Reste que pour COE Rexecde, deux problèmes restent impérativement à régler pour « booster » l'économie française. Il s'agit d'abord de poursuivre l'amélioration de la compétitivité-coût de la France. Selon l'Institut, depuis 20 ans la perte de compétitivité extérieure est le principal frein à la croissance. Le CICE et le pacte de responsabilité n'auraient permis de corriger qu'un quart de la dérive des coûts entre la France et l'Allemagne. Trop d'impôts de « production » pèseraient encore sur les comptes d'exploitation (CVAE, CFE, etc.).
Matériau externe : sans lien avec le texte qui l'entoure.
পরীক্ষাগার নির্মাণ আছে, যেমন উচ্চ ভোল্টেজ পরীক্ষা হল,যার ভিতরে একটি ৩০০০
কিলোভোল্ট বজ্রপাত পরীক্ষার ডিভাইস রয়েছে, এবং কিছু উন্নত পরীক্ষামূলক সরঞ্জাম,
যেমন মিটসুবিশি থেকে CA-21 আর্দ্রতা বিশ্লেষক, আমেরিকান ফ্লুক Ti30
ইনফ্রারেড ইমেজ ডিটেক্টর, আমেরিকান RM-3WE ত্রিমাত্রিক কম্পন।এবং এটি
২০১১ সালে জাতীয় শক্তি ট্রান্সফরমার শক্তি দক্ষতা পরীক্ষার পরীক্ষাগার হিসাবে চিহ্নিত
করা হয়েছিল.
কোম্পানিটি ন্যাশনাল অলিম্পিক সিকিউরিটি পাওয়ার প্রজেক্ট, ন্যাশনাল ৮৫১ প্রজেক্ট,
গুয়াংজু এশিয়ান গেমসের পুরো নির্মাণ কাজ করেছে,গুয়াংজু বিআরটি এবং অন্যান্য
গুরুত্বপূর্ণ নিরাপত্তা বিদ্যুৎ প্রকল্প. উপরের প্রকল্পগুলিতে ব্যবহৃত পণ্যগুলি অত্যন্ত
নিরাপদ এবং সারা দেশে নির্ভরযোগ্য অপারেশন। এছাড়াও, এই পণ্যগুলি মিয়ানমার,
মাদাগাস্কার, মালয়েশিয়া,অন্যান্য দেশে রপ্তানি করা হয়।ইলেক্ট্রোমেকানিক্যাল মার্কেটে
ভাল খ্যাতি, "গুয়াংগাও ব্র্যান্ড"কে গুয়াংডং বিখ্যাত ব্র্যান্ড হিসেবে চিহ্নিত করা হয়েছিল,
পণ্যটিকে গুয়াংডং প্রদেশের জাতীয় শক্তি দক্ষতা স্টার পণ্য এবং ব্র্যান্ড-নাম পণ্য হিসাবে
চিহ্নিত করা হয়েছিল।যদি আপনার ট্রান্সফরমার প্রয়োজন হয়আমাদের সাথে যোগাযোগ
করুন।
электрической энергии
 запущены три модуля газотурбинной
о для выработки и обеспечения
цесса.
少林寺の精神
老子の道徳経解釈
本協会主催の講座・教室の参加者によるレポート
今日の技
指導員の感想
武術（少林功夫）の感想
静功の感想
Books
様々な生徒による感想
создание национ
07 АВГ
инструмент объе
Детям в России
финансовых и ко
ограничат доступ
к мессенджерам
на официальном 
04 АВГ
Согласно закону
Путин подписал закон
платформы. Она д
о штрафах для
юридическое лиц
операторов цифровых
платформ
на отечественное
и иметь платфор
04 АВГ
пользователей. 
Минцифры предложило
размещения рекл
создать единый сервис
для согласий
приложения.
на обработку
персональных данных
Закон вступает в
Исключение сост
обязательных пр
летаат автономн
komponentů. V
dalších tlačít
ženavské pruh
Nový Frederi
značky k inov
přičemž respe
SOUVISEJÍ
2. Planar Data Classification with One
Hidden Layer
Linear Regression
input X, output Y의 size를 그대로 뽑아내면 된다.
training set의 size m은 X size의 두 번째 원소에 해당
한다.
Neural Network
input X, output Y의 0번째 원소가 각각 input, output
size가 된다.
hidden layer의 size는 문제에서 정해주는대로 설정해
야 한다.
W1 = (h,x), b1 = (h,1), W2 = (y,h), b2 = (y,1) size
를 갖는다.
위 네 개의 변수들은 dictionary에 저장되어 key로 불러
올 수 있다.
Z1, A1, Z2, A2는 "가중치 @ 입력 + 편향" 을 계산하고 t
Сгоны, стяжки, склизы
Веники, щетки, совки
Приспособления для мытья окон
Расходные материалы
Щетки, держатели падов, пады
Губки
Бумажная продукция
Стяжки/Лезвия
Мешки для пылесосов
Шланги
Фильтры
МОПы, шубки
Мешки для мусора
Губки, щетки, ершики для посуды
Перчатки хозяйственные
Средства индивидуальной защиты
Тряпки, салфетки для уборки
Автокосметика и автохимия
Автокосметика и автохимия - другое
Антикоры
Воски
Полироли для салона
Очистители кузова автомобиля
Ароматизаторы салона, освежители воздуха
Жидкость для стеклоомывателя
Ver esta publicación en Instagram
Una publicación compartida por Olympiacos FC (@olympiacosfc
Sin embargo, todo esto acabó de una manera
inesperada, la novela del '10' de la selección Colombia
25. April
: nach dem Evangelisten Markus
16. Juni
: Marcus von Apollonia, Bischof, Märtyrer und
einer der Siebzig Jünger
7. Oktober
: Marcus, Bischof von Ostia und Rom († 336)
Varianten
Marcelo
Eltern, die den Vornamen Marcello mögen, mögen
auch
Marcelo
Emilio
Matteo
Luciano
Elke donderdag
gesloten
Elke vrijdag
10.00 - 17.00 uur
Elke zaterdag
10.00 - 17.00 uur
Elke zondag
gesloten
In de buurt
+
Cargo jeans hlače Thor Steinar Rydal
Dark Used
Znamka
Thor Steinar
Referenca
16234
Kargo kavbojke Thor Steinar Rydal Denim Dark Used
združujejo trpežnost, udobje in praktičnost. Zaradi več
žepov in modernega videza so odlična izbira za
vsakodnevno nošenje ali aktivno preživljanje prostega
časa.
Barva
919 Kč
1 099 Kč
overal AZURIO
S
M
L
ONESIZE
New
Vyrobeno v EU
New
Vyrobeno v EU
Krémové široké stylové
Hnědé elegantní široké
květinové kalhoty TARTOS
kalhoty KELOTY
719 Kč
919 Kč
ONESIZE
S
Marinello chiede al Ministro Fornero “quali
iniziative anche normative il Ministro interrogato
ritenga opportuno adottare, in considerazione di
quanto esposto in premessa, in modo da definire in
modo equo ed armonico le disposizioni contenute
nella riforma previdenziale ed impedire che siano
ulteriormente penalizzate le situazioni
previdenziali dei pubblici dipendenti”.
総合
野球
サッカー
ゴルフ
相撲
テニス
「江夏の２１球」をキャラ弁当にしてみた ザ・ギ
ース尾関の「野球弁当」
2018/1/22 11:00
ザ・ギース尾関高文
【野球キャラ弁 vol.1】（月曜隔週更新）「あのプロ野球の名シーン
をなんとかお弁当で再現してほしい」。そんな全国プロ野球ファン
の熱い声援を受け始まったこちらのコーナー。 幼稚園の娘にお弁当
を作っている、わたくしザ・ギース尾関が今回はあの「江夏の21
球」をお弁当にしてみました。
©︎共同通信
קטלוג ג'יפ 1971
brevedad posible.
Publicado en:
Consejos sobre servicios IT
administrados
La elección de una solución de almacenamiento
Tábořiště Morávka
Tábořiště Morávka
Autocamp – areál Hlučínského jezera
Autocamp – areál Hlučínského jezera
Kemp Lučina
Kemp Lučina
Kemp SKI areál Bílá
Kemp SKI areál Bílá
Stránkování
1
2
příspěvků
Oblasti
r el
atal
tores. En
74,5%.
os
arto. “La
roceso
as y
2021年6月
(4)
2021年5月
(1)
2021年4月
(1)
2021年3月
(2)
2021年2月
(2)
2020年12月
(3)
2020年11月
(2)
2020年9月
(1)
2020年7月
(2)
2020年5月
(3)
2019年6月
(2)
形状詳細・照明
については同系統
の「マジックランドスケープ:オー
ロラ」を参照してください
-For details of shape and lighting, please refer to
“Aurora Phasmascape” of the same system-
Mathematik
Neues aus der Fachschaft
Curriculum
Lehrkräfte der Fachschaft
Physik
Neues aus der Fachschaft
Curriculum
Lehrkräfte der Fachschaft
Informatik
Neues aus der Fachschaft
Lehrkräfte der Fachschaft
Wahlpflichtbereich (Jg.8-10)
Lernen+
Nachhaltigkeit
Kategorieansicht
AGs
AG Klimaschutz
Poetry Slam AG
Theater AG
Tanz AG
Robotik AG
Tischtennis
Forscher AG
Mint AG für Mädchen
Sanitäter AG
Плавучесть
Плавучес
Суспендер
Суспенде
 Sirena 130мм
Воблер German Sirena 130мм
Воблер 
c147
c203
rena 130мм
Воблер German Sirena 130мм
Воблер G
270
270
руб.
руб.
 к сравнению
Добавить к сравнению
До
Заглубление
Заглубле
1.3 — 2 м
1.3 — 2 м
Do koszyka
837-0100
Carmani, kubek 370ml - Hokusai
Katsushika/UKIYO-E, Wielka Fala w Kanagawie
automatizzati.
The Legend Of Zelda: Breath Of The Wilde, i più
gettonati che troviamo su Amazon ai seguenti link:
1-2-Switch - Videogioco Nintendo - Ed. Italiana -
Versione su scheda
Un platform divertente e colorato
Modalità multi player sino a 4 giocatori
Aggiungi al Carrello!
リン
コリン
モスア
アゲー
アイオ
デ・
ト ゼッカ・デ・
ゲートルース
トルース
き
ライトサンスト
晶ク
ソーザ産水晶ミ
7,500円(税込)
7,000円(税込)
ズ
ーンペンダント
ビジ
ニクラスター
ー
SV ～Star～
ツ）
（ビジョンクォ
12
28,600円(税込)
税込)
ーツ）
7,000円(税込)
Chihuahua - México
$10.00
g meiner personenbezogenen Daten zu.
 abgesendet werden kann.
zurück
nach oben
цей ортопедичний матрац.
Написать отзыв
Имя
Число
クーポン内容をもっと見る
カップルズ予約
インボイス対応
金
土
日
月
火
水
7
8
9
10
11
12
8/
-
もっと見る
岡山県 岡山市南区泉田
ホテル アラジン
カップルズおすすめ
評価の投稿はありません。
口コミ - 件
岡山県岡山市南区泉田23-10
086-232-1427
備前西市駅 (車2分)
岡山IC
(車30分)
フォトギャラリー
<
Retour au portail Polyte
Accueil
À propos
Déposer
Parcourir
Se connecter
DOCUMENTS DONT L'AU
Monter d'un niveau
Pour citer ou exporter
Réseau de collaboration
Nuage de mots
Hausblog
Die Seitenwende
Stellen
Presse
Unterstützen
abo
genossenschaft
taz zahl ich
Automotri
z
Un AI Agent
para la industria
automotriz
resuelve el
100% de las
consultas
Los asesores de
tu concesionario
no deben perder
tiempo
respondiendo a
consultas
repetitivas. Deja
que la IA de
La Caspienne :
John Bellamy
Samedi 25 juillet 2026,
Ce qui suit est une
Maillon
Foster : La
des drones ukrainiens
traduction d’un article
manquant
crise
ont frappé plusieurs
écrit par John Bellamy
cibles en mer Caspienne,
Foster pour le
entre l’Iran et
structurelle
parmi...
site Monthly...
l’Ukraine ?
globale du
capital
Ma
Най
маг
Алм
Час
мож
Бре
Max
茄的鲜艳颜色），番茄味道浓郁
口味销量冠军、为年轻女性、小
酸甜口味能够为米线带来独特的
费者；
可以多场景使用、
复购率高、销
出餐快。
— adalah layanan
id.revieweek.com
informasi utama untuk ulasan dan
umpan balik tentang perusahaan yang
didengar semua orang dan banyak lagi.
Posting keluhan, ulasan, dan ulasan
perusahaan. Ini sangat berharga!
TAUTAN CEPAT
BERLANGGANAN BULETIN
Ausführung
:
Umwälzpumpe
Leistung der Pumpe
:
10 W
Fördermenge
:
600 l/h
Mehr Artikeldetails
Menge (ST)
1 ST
Aussi, l'Institut recommande un allègement de ces prélèvements.

COE Rexecode se montre également sceptique sur la réduction de la dépense publique, estimant que l'on n'arrive pas à « identifier les mesures concrètes d'économies qui doivent être distinguées des moindres hausses ». Il estime ainsi que l'intention du gouvernement de baisser le poids des dépenses publiques dans le PIB de 3 points doit se traduire par de « vraies » baisses de ces dépenses publiques...

Enfin, note positive, selon l'OFCE et COE Rexecode, les créations d'emplois devraient se poursuivre, quoiqu'à un rythme plus modéré, et le taux de chômage devrait baisser en France métropolitaine de 9,2% à la fin du deuxième trimestre 2017 à 8,9% fin 2018. L'OCDE pronostique même un taux de 8,5% fin 2019.